Will one of you tell me what major publishing house we control?  Baen books is just agnostic on politics, certainly not a “right wing house” and even if it were, it’s not one of the big four.  So, what other major publishing house runs itself by the principles of Sad Puppies?  Much less the principles the idiots think Sad Puppies followed?

And if we’re not in control of any major house, any magazine, why are these people they want to make a new magazine for “marginalized”?  WHO “marginalizes” them?  H*ll most of the editors, publishers and writers in my field seem to be women. It reminds me of being in an all girls’ school in middle school.  And H*ll, if you throw in romance, women vastly outnumber men in all publishing.  As for race, you know, there was never a time ANYONE asked me to state my race or paintchip color (Home depot Spun Gold, thank you) on a submission.  And no one can hear my accent in writing.  So if I was discriminated against, it wasn’t race!
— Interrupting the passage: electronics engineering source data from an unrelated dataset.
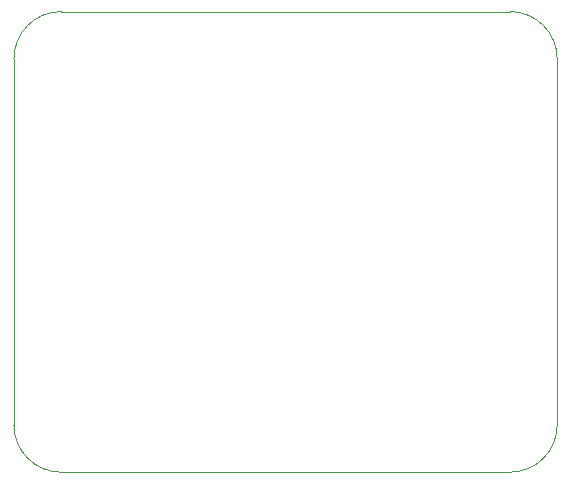
<source format=gbr>
%TF.GenerationSoftware,KiCad,Pcbnew,(5.1.10)-1*%
%TF.CreationDate,2021-09-17T22:01:12+03:00*%
%TF.ProjectId,G800Interface,47383030-496e-4746-9572-666163652e6b,rev?*%
%TF.SameCoordinates,Original*%
%TF.FileFunction,Profile,NP*%
%FSLAX46Y46*%
G04 Gerber Fmt 4.6, Leading zero omitted, Abs format (unit mm)*
G04 Created by KiCad (PCBNEW (5.1.10)-1) date 2021-09-17 22:01:12*
%MOMM*%
%LPD*%
G01*
G04 APERTURE LIST*
%TA.AperFunction,Profile*%
%ADD10C,0.050000*%
%TD*%
G04 APERTURE END LIST*
D10*
X123000000Y-66000000D02*
G75*
G02*
X127000000Y-70000000I0J-4000000D01*
G01*
X127000000Y-101000000D02*
G75*
G02*
X123000000Y-105000000I-4000000J0D01*
G01*
X85000000Y-105000000D02*
G75*
G02*
X81000000Y-101000000I0J4000000D01*
G01*
X81000000Y-70000000D02*
G75*
G02*
X85000000Y-66000000I4000000J0D01*
G01*
X81000000Y-101000000D02*
X81000000Y-70000000D01*
X123000000Y-105000000D02*
X85000000Y-105000000D01*
X127000000Y-70000000D02*
X127000000Y-101000000D01*
X85000000Y-66000000D02*
X123000000Y-66000000D01*
M02*

</source>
In the end it was this, the screaming like you’re hurt while hitting other people: the active marginalization of conservatives and libertarians and even traditional democrats (even Hamilton would be read out of the current Democratic Party, I think.  And the man was a monarchist who believed in a powerful central government) while screaming that the leftists, communists, socialists and assorted proponents of the ideas that killed 100 million people were the downtrodden ones that sent me running out of the political closet.

Do I like it?  Not much.

The visions of myself, refracted, like mirrors, go echoing through the net.  On the right I get called a happy warrior.  On the left I get called crazier names, including “politically insane.”  Or “fascist.”  Or of course, the old standby “racist, sexist, homophobic” because I refuse to bow to their aesthetics of “good art is that done in the service of the eventual Marxist state.”  (Most of them don’t even remember how that came about, but yeah, that’s it.)

And even those on our side sometimes say you know, I talk too much, I talk too loudly.

I know it loses me readership.  Several people on the left were fans of Darkships before they found out my real politics.

And I never wanted to be persona non grata, whatever Alvarim thought.

But what else can I do?  The more we stay silent and let lies go around the world again and again and again, the greater the chance Western Civ dies.

And for all its faults, western civ, the notion of individual liberty, the power of only semi-fettered markets, have lifted more humans out of poverty than ever before.  They have almost eliminated famines not caused by bloody stupid kleptocracies. They’ve proven the best for avoiding those dystopian outcomes: overpopulation, pollution, famine.

I know which world I want my children and grandchildren to live in.

And if I must be persona non grata, so be it.  I’m human. Like all humans I want to be liked, to belong, to be accepted in the dominant culture of my time.  But when the dominant culture of my time is a poisonous and undermining lie, there are more important things than being liked.  There are more important things than personal success.

At another time, in another place, I’d have stayed quiet in my library, writing my fiction.

But this is not another time.  And we’re not given a choice. [And it is still worth it, even considering everything it’s cost me – SAH]

I’m not a happy warrior.  I fight because I must.

Because everything I believe in depends on it.